According to The Wall Street Journal, several notable Wall Street names are considering expanding their use of money transfer service Zelle to retail purchases, which would come at the expense of card issuers like Mastercard or Visa. Who owns Zelle? The banks.
The Swipe Sweepstakes
Every time a consumer swipes, taps, or inserts their credit or debit card, the merchant being paid is quietly hit with a fee of around 2% by the card issuer. Last year, American Express, Discover, Mastercard, Visa, and private label credit cards made $105 billion from those fees, according to analysts at Nilson, in what might be the most lucrative middleman gig in the world.
Banks, too, make billions every year from the fees, which are divvied up with card issuers. Which means circumventing card companies could net banks even more money, a thing they notoriously love. It just so happens that seven US banks -- Bank of America, Truist, Capital One, JPMorgan Chase, PNC Bank, US Bank, and Wells Fargo -- co-own an increasingly popular online payments app called Zelle. Originally launched to compete with PayPal's Venmo and Block's Cash App, some think it could be better positioned to take on card issuers:
- The banks are reportedly considering creating a payment option on Zelle where money could go from a customer's bank account to a merchant. Zelle, used by 1,425 banks and credit unions, handled 1.8 billion transactions last year, with $490 billion changing hands. That's more than double 2019 figures and laps Venmo's $230 billion worth of processed transactions.

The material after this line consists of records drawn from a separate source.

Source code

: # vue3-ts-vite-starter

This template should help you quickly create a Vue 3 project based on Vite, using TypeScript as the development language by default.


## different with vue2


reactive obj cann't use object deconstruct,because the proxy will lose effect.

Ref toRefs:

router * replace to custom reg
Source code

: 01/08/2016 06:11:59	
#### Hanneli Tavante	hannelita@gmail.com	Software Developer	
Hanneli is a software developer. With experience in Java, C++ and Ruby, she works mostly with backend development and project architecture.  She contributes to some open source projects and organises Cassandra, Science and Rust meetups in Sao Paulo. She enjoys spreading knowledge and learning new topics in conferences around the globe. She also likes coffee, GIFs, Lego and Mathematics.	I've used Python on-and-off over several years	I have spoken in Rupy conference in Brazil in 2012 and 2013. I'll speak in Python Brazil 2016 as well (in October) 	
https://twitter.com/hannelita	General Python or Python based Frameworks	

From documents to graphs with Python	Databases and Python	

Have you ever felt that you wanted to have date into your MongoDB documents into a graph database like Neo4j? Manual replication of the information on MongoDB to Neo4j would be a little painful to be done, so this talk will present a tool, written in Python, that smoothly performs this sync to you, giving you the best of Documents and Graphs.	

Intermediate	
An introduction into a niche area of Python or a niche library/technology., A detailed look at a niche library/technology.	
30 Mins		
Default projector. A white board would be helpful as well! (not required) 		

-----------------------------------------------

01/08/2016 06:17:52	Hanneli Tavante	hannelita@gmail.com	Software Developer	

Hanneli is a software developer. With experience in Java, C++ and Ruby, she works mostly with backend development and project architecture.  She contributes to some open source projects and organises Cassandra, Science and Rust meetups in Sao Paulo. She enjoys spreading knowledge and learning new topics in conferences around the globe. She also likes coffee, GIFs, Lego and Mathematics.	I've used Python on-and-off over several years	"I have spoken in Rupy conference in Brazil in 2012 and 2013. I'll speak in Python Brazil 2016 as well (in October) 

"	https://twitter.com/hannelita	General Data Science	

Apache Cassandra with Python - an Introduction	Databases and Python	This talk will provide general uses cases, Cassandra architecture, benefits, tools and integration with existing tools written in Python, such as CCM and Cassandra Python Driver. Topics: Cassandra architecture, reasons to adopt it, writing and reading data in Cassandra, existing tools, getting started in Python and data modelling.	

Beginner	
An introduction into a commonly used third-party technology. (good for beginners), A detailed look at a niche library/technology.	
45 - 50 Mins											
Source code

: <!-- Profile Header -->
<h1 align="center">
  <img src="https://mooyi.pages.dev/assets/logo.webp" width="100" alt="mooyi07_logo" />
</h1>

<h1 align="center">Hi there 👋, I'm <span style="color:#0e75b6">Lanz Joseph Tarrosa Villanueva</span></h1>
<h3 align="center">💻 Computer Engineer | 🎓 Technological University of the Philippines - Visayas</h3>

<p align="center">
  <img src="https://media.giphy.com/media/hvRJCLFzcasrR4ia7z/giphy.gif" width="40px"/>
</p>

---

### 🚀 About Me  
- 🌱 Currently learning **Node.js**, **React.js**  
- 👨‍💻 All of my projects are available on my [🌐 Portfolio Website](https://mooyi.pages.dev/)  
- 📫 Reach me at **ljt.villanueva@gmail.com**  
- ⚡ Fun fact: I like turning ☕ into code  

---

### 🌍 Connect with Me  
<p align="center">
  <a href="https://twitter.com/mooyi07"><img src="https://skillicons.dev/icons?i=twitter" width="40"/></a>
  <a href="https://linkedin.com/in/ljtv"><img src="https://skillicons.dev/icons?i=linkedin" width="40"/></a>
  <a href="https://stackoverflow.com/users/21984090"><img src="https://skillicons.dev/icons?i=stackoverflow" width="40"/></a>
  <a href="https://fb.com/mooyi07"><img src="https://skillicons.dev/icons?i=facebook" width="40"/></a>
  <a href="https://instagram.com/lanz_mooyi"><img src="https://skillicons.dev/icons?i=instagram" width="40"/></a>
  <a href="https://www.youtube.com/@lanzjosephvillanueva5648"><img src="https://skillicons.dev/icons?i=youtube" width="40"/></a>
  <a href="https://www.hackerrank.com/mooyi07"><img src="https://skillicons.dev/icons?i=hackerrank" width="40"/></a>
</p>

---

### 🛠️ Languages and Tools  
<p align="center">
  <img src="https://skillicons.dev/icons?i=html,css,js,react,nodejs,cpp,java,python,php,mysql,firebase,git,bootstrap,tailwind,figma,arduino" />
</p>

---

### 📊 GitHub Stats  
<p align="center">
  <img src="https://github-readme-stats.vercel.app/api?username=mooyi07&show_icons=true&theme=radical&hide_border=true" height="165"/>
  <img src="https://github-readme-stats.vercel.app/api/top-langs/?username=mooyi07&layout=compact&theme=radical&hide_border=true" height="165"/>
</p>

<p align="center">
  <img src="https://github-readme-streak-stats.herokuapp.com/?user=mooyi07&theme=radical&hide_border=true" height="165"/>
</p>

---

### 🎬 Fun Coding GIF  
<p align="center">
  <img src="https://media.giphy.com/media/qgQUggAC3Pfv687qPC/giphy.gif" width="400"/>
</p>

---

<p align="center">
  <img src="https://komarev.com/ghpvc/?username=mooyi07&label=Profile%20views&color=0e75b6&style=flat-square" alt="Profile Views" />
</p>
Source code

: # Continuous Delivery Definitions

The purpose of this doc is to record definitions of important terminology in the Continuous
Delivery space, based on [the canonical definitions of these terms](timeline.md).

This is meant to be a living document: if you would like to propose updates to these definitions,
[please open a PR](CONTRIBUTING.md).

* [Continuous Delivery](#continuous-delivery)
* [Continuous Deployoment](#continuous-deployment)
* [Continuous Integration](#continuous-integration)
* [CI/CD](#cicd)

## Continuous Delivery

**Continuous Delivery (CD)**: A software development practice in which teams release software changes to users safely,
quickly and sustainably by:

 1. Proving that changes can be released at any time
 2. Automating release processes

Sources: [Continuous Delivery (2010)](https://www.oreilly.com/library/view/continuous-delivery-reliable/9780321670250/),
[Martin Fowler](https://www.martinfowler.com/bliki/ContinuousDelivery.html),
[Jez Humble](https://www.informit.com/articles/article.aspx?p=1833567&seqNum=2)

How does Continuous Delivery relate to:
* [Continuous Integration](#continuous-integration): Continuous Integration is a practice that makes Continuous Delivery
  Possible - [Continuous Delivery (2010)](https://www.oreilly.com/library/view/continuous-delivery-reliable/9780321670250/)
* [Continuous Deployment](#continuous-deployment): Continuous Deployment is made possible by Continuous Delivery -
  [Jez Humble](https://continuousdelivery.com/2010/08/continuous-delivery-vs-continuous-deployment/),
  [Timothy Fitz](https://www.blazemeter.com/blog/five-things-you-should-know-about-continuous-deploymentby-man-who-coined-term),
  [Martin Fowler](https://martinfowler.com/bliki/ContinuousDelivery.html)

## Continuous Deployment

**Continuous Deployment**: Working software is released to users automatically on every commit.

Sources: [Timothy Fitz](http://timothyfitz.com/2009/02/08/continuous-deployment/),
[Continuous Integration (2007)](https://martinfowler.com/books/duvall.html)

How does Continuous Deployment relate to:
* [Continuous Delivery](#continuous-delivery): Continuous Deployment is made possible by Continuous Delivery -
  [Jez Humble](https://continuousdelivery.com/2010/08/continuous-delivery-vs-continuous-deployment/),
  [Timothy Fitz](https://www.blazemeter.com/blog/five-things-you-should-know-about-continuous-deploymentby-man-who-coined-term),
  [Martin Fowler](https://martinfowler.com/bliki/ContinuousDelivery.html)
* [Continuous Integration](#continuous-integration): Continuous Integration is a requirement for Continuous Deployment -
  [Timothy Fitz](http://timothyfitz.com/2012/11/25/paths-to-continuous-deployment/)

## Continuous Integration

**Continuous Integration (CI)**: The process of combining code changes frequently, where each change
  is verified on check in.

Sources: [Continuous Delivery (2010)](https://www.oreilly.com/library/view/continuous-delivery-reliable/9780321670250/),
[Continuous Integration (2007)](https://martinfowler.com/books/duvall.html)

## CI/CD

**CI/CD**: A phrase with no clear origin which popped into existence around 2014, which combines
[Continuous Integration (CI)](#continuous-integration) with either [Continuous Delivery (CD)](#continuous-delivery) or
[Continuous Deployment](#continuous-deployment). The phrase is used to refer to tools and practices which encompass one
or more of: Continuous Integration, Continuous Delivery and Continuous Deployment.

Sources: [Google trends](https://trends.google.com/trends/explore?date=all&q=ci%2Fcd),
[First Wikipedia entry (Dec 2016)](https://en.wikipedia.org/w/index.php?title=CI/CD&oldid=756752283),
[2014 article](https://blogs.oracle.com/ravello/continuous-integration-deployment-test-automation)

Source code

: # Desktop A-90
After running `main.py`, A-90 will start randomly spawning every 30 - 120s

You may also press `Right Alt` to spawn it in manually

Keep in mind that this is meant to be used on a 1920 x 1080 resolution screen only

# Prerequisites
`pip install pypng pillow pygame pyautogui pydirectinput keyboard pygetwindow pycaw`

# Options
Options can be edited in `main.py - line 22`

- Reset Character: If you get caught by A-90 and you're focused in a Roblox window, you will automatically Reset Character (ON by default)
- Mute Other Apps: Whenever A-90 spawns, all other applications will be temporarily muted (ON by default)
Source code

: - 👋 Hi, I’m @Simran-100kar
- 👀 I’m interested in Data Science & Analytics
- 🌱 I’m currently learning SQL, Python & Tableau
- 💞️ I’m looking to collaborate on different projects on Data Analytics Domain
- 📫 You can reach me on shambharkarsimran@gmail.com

- According to sources who spoke to the WSJ, Wells Fargo and Bank of America are in favor of the move, but JPMorgan, US Bank, and Capital One are on the fence.
Been Done Before: Mobile payments apps WeChat Pay and AliPay are wildly popular in Asia and established a foothold there even before the pandemic. According to McKinsey, the region was responsible for $900 billion in revenue for the global payments industry in 2019, almost half the total.